▶ [MATERIAL FOR THIS EXERCISE]:
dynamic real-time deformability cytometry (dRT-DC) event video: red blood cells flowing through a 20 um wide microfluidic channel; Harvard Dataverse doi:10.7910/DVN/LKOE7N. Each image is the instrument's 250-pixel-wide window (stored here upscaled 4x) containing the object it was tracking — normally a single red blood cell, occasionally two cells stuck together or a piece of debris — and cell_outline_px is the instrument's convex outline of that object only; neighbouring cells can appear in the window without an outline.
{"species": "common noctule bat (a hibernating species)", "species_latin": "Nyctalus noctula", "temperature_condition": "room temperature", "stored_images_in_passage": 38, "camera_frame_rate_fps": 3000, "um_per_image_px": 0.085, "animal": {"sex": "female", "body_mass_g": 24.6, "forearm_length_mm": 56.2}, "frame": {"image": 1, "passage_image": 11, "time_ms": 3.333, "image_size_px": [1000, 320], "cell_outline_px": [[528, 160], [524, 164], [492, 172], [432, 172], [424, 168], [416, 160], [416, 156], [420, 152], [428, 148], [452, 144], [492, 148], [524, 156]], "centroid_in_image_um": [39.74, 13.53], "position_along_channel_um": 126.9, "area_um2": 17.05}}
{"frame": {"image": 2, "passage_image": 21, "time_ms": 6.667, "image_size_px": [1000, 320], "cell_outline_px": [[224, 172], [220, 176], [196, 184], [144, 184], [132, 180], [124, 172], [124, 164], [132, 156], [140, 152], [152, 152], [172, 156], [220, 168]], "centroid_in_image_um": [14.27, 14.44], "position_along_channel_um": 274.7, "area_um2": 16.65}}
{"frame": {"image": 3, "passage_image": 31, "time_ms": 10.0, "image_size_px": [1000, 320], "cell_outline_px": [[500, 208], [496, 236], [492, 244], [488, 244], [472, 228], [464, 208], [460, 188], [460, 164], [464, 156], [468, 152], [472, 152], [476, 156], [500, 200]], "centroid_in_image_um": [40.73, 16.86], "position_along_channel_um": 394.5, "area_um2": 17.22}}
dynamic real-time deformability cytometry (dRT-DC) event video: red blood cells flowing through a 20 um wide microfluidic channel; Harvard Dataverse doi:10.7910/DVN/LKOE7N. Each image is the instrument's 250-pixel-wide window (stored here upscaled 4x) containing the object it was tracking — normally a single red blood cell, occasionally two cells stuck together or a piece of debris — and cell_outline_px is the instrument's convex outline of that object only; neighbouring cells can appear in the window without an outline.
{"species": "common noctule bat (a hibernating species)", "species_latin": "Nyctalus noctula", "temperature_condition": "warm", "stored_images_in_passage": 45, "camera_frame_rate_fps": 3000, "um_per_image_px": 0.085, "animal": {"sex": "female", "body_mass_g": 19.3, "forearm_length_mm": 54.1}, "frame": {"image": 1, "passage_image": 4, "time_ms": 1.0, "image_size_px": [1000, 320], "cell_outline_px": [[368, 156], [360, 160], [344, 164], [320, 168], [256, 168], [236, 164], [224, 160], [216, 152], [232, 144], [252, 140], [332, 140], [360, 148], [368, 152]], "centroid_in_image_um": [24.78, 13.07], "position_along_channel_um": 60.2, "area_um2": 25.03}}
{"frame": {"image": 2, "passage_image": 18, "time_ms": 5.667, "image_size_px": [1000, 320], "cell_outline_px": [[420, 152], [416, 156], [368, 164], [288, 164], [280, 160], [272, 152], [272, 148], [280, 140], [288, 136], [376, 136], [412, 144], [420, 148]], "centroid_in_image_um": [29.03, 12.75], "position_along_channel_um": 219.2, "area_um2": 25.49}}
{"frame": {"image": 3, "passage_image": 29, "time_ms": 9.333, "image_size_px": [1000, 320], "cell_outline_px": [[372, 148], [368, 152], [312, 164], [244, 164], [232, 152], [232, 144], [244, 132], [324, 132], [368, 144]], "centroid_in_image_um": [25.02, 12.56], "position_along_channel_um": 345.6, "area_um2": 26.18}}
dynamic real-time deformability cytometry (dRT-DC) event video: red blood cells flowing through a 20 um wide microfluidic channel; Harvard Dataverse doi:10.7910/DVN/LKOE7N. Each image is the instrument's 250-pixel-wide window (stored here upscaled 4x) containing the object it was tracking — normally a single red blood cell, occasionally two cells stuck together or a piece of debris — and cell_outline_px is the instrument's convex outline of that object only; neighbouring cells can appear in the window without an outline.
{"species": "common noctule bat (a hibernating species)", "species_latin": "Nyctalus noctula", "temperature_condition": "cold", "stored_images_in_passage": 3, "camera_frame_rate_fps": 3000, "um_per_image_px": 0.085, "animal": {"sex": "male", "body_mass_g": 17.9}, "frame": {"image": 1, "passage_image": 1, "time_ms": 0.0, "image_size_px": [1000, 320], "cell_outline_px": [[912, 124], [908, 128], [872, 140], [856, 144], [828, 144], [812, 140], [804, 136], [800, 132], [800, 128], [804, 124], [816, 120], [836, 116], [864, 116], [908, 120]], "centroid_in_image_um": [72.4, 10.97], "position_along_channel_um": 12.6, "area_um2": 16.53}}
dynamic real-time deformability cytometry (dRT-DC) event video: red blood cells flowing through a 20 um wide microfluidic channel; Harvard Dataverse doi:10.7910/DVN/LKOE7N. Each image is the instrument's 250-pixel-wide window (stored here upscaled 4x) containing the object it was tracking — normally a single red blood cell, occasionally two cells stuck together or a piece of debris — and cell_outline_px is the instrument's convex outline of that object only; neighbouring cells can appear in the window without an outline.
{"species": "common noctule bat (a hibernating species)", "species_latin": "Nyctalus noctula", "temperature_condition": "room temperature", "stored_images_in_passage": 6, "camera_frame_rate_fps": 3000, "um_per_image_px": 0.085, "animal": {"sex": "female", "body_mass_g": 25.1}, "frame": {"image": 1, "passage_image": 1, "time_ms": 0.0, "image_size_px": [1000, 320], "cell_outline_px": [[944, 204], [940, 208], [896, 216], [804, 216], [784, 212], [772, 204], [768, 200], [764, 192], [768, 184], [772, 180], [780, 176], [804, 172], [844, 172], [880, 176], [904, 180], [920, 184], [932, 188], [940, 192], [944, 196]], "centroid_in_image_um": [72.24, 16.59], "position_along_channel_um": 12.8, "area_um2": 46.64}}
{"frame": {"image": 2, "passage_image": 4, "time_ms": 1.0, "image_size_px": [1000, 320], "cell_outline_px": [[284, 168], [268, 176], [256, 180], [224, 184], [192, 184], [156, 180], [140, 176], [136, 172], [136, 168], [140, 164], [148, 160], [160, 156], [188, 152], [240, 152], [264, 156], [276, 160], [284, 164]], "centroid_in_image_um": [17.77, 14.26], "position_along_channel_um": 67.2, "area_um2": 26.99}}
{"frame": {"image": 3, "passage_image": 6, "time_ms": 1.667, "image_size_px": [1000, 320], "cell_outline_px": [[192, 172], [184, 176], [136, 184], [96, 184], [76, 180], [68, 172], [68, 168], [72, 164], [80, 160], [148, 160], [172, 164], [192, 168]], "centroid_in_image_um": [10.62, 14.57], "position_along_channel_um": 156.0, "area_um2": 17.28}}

▶ [TO BE DONE]:
Write the listing out again, exactly as it reads.

▶ [ANSWER TO THE EXERCISE]:
dynamic real-time deformability cytometry (dRT-DC) event video: red blood cells flowing through a 20 um wide microfluidic channel; Harvard Dataverse doi:10.7910/DVN/LKOE7N. Each image is the instrument's 250-pixel-wide window (stored here upscaled 4x) containing the object it was tracking — normally a single red blood cell, occasionally two cells stuck together or a piece of debris — and cell_outline_px is the instrument's convex outline of that object only; neighbouring cells can appear in the window without an outline.
{"species": "common noctule bat (a hibernating species)", "species_latin": "Nyctalus noctula", "temperature_condition": "room temperature", "stored_images_in_passage": 38, "camera_frame_rate_fps": 3000, "um_per_image_px": 0.085, "animal": {"sex": "female", "body_mass_g": 24.6, "forearm_length_mm": 56.2}, "frame": {"image": 1, "passage_image": 11, "time_ms": 3.333, "image_size_px": [1000, 320], "cell_outline_px": [[528, 160], [524, 164], [492, 172], [432, 172], [424, 168], [416, 160], [416, 156], [420, 152], [428, 148], [452, 144], [492, 148], [524, 156]], "centroid_in_image_um": [39.74, 13.53], "position_along_channel_um": 126.9, "area_um2": 17.05}}
{"frame": {"image": 2, "passage_image": 21, "time_ms": 6.667, "image_size_px": [1000, 320], "cell_outline_px": [[224, 172], [220, 176], [196, 184], [144, 184], [132, 180], [124, 172], [124, 164], [132, 156], [140, 152], [152, 152], [172, 156], [220, 168]], "centroid_in_image_um": [14.27, 14.44], "position_along_channel_um": 274.7, "area_um2": 16.65}}
{"frame": {"image": 3, "passage_image": 31, "time_ms": 10.0, "image_size_px": [1000, 320], "cell_outline_px": [[500, 208], [496, 236], [492, 244], [488, 244], [472, 228], [464, 208], [460, 188], [460, 164], [464, 156], [468, 152], [472, 152], [476, 156], [500, 200]], "centroid_in_image_um": [40.73, 16.86], "position_along_channel_um": 394.5, "area_um2": 17.22}}
dynamic real-time deformability cytometry (dRT-DC) event video: red blood cells flowing through a 20 um wide microfluidic channel; Harvard Dataverse doi:10.7910/DVN/LKOE7N. Each image is the instrument's 250-pixel-wide window (stored here upscaled 4x) containing the object it was tracking — normally a single red blood cell, occasionally two cells stuck together or a piece of debris — and cell_outline_px is the instrument's convex outline of that object only; neighbouring cells can appear in the window without an outline.
{"species": "common noctule bat (a hibernating species)", "species_latin": "Nyctalus noctula", "temperature_condition": "warm", "stored_images_in_passage": 45, "camera_frame_rate_fps": 3000, "um_per_image_px": 0.085, "animal": {"sex": "female", "body_mass_g": 19.3, "forearm_length_mm": 54.1}, "frame": {"image": 1, "passage_image": 4, "time_ms": 1.0, "image_size_px": [1000, 320], "cell_outline_px": [[368, 156], [360, 160], [344, 164], [320, 168], [256, 168], [236, 164], [224, 160], [216, 152], [232, 144], [252, 140], [332, 140], [360, 148], [368, 152]], "centroid_in_image_um": [24.78, 13.07], "position_along_channel_um": 60.2, "area_um2": 25.03}}
{"frame": {"image": 2, "passage_image": 18, "time_ms": 5.667, "image_size_px": [1000, 320], "cell_outline_px": [[420, 152], [416, 156], [368, 164], [288, 164], [280, 160], [272, 152], [272, 148], [280, 140], [288, 136], [376, 136], [412, 144], [420, 148]], "centroid_in_image_um": [29.03, 12.75], "position_along_channel_um": 219.2, "area_um2": 25.49}}
{"frame": {"image": 3, "passage_image": 29, "time_ms": 9.333, "image_size_px": [1000, 320], "cell_outline_px": [[372, 148], [368, 152], [312, 164], [244, 164], [232, 152], [232, 144], [244, 132], [324, 132], [368, 144]], "centroid_in_image_um": [25.02, 12.56], "position_along_channel_um": 345.6, "area_um2": 26.18}}
dynamic real-time deformability cytometry (dRT-DC) event video: red blood cells flowing through a 20 um wide microfluidic channel; Harvard Dataverse doi:10.7910/DVN/LKOE7N. Each image is the instrument's 250-pixel-wide window (stored here upscaled 4x) containing the object it was tracking — normally a single red blood cell, occasionally two cells stuck together or a piece of debris — and cell_outline_px is the instrument's convex outline of that object only; neighbouring cells can appear in the window without an outline.
{"species": "common noctule bat (a hibernating species)", "species_latin": "Nyctalus noctula", "temperature_condition": "cold", "stored_images_in_passage": 3, "camera_frame_rate_fps": 3000, "um_per_image_px": 0.085, "animal": {"sex": "male", "body_mass_g": 17.9}, "frame": {"image": 1, "passage_image": 1, "time_ms": 0.0, "image_size_px": [1000, 320], "cell_outline_px": [[912, 124], [908, 128], [872, 140], [856, 144], [828, 144], [812, 140], [804, 136], [800, 132], [800, 128], [804, 124], [816, 120], [836, 116], [864, 116], [908, 120]], "centroid_in_image_um": [72.4, 10.97], "position_along_channel_um": 12.6, "area_um2": 16.53}}
dynamic real-time deformability cytometry (dRT-DC) event video: red blood cells flowing through a 20 um wide microfluidic channel; Harvard Dataverse doi:10.7910/DVN/LKOE7N. Each image is the instrument's 250-pixel-wide window (stored here upscaled 4x) containing the object it was tracking — normally a single red blood cell, occasionally two cells stuck together or a piece of debris — and cell_outline_px is the instrument's convex outline of that object only; neighbouring cells can appear in the window without an outline.
{"species": "common noctule bat (a hibernating species)", "species_latin": "Nyctalus noctula", "temperature_condition": "room temperature", "stored_images_in_passage": 6, "camera_frame_rate_fps": 3000, "um_per_image_px": 0.085, "animal": {"sex": "female", "body_mass_g": 25.1}, "frame": {"image": 1, "passage_image": 1, "time_ms": 0.0, "image_size_px": [1000, 320], "cell_outline_px": [[944, 204], [940, 208], [896, 216], [804, 216], [784, 212], [772, 204], [768, 200], [764, 192], [768, 184], [772, 180], [780, 176], [804, 172], [844, 172], [880, 176], [904, 180], [920, 184], [932, 188], [940, 192], [944, 196]], "centroid_in_image_um": [72.24, 16.59], "position_along_channel_um": 12.8, "area_um2": 46.64}}
{"frame": {"image": 2, "passage_image": 4, "time_ms": 1.0, "image_size_px": [1000, 320], "cell_outline_px": [[284, 168], [268, 176], [256, 180], [224, 184], [192, 184], [156, 180], [140, 176], [136, 172], [136, 168], [140, 164], [148, 160], [160, 156], [188, 152], [240, 152], [264, 156], [276, 160], [284, 164]], "centroid_in_image_um": [17.77, 14.26], "position_along_channel_um": 67.2, "area_um2": 26.99}}
{"frame": {"image": 3, "passage_image": 6, "time_ms": 1.667, "image_size_px": [1000, 320], "cell_outline_px": [[192, 172], [184, 176], [136, 184], [96, 184], [76, 180], [68, 172], [68, 168], [72, 164], [80, 160], [148, 160], [172, 164], [192, 168]], "centroid_in_image_um": [10.62, 14.57], "position_along_channel_um": 156.0, "area_um2": 17.28}}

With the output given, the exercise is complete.